愛媛遍路・初夏60番横峰寺

2004年5月31日
飽食の寺

 横峰寺は八十八カ所最大の難所のひとつだという。そういう場所は悪天候のなか歩いてこそ意味がある。
  「雨の日でも真夏に歩くより涼しくてええやろ?」とレイザルを説得し、午前9時に松山を出る。
 コンビニで買った直径5センチほどのミニホットケーキで腹ごしらえ。小松町の大谷池のわき、松山自動車道の巨大な橋梁の真下に車を置いた。今にも雨がふりそうで、行く手の山には白い雲がたなびく。気温29度だった昨日ほどじゃないが、カッパのずぼんをはくと蒸し暑い。
 午前10時、出発。香園寺の奥の院をへて30分ほどで登山道に入る。杉林の急斜面のつづら折れにのぼっていると、雨がふりはじめた。午後からの降水確率は80%なのだ。
 往復16キロの山道は「最大の難所」というが、道に迷う怖れはないし、登山経験者にとっては気楽な散歩道にすぎない。が、レイザルにとっては、違う意味で難所だったようだ。
 まずは、30センチのミミズがあらわれた。「わーっ!」と飛び退き「蛇みたいやあ」と言って息を付く。
 次にはカニが足元を何匹もはいまわる。「川もないのになんでやねん。ふみつぶしちまいそうや」。 さらに体長15センチのヒキガエルがペッタンピッタンとまとわりつくと、「ウヒョー」といって白目をむいた。

──────

• [練習課題]:
**A)** 本文のうち、"愛媛遍路・初夏60番横峰寺"から"たいやあ」と言って息を付く。"までを、両端の語句も含めてそのまま書き写してください。
**B)** 本文によると、登山を始める前に車はどこに置かれましたか。

(収集したデータ項目)
──────

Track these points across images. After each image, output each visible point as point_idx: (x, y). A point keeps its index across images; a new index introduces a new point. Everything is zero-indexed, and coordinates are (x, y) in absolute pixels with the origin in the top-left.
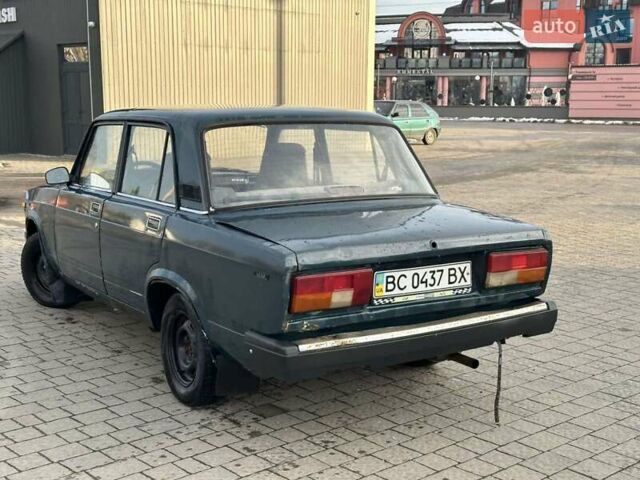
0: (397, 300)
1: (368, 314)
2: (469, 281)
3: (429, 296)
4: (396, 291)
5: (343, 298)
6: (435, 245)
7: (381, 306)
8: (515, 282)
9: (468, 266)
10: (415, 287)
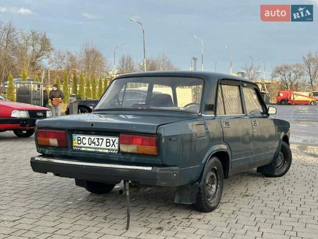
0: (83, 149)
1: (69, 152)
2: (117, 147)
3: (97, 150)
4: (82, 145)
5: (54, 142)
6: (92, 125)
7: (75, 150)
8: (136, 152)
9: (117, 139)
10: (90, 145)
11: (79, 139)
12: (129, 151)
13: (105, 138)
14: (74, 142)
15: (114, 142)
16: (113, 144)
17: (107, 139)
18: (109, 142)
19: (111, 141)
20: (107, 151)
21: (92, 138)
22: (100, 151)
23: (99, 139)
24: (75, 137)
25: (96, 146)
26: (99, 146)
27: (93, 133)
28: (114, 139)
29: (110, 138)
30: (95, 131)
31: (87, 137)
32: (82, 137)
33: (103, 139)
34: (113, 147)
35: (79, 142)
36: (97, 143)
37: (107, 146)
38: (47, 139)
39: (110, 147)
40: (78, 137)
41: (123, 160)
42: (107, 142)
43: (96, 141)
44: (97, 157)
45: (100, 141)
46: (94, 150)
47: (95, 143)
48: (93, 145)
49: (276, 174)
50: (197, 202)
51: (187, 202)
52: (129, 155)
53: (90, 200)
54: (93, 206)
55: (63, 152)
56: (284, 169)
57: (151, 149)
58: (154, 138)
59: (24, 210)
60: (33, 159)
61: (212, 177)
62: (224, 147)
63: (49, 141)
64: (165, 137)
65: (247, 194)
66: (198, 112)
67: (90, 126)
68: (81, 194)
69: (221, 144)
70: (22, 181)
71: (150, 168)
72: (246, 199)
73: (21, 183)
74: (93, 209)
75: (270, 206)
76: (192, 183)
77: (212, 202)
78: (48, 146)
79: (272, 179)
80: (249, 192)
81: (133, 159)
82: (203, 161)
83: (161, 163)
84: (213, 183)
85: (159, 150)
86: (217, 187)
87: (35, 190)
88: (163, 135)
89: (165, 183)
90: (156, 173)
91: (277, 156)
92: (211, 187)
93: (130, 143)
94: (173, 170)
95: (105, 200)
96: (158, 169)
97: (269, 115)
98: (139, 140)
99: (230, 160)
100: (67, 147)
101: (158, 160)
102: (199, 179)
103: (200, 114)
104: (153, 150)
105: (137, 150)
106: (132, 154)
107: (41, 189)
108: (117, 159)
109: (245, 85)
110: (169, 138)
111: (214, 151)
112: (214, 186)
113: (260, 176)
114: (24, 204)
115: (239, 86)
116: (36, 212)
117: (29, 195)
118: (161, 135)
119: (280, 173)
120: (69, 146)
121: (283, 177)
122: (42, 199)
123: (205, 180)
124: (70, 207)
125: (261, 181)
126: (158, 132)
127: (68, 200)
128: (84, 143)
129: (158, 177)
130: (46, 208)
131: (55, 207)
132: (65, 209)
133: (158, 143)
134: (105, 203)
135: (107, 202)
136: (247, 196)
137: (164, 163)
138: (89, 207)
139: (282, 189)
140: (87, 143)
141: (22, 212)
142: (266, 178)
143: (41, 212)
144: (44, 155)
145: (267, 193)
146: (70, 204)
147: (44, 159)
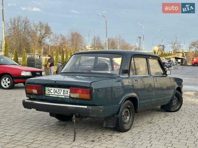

──────

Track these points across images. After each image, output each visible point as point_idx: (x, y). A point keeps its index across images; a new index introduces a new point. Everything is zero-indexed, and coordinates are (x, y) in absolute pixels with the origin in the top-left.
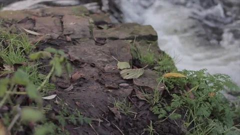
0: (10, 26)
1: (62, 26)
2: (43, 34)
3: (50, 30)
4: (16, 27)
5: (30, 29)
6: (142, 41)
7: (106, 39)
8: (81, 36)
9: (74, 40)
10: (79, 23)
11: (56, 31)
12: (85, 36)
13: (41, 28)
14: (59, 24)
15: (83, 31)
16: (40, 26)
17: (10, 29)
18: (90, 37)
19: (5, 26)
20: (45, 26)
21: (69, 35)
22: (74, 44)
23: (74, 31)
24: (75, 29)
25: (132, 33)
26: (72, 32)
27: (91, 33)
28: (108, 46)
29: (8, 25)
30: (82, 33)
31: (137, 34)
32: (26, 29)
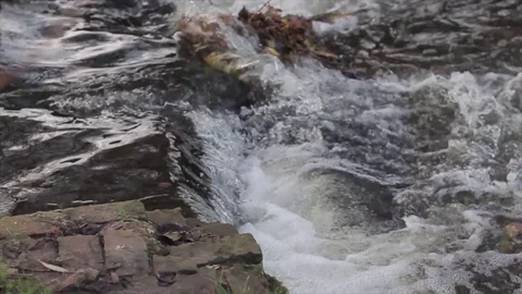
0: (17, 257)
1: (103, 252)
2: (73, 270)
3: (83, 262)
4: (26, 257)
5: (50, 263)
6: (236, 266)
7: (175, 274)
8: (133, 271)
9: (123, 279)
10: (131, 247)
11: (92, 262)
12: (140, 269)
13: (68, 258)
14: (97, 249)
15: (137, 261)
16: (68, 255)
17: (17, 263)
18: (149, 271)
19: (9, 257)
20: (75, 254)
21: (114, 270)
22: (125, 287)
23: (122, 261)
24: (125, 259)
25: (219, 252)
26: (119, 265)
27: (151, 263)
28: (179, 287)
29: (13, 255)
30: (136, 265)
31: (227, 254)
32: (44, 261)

──────

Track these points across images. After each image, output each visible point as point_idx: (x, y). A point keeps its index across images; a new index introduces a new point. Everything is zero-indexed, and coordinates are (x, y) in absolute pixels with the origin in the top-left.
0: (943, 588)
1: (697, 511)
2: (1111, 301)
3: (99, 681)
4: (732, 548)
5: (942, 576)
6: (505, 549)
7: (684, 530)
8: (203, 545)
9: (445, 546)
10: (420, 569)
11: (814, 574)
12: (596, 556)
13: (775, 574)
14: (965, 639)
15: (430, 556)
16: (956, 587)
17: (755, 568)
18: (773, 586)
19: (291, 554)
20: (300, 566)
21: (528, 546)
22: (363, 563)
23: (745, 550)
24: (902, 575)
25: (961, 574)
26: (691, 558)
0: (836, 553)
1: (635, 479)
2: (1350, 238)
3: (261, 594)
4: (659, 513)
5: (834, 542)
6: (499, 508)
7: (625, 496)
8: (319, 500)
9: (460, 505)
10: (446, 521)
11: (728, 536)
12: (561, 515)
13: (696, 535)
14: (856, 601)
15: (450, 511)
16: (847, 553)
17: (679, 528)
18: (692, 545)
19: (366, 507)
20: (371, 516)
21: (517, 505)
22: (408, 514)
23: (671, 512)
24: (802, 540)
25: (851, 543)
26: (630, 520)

──────

• [課題の解答]:
**A)**
愛媛遍路・初夏60番横峰寺

2004年5月31日
飽食の寺

 横峰寺は八十八カ所最大の難所のひとつだという。そういう場所は悪天候のなか歩いてこそ意味がある。
  「雨の日でも真夏に歩くより涼しくてええやろ?」とレイザルを説得し、午前9時に松山を出る。
 コンビニで買った直径5センチほどのミニホットケーキで腹ごしらえ。小松町の大谷池のわき、松山自動車道の巨大な橋梁の真下に車を置いた。今にも雨がふりそうで、行く手の山には白い雲がたなびく。気温29度だった昨日ほどじゃないが、カッパのずぼんをはくと蒸し暑い。
 午前10時、出発。香園寺の奥の院をへて30分ほどで登山道に入る。杉林の急斜面のつづら折れにのぼっていると、雨がふりはじめた。午後からの降水確率は80%なのだ。
 往復16キロの山道は「最大の難所」というが、道に迷う怖れはないし、登山経験者にとっては気楽な散歩道にすぎない。が、レイザルにとっては、違う意味で難所だったようだ。
 まずは、30センチのミミズがあらわれた。「わーっ!」と飛び退き「蛇みたいやあ」と言って息を付く。

**B)** 小松町の大谷池のわき、松山自動車道の巨大な橋梁の真下です。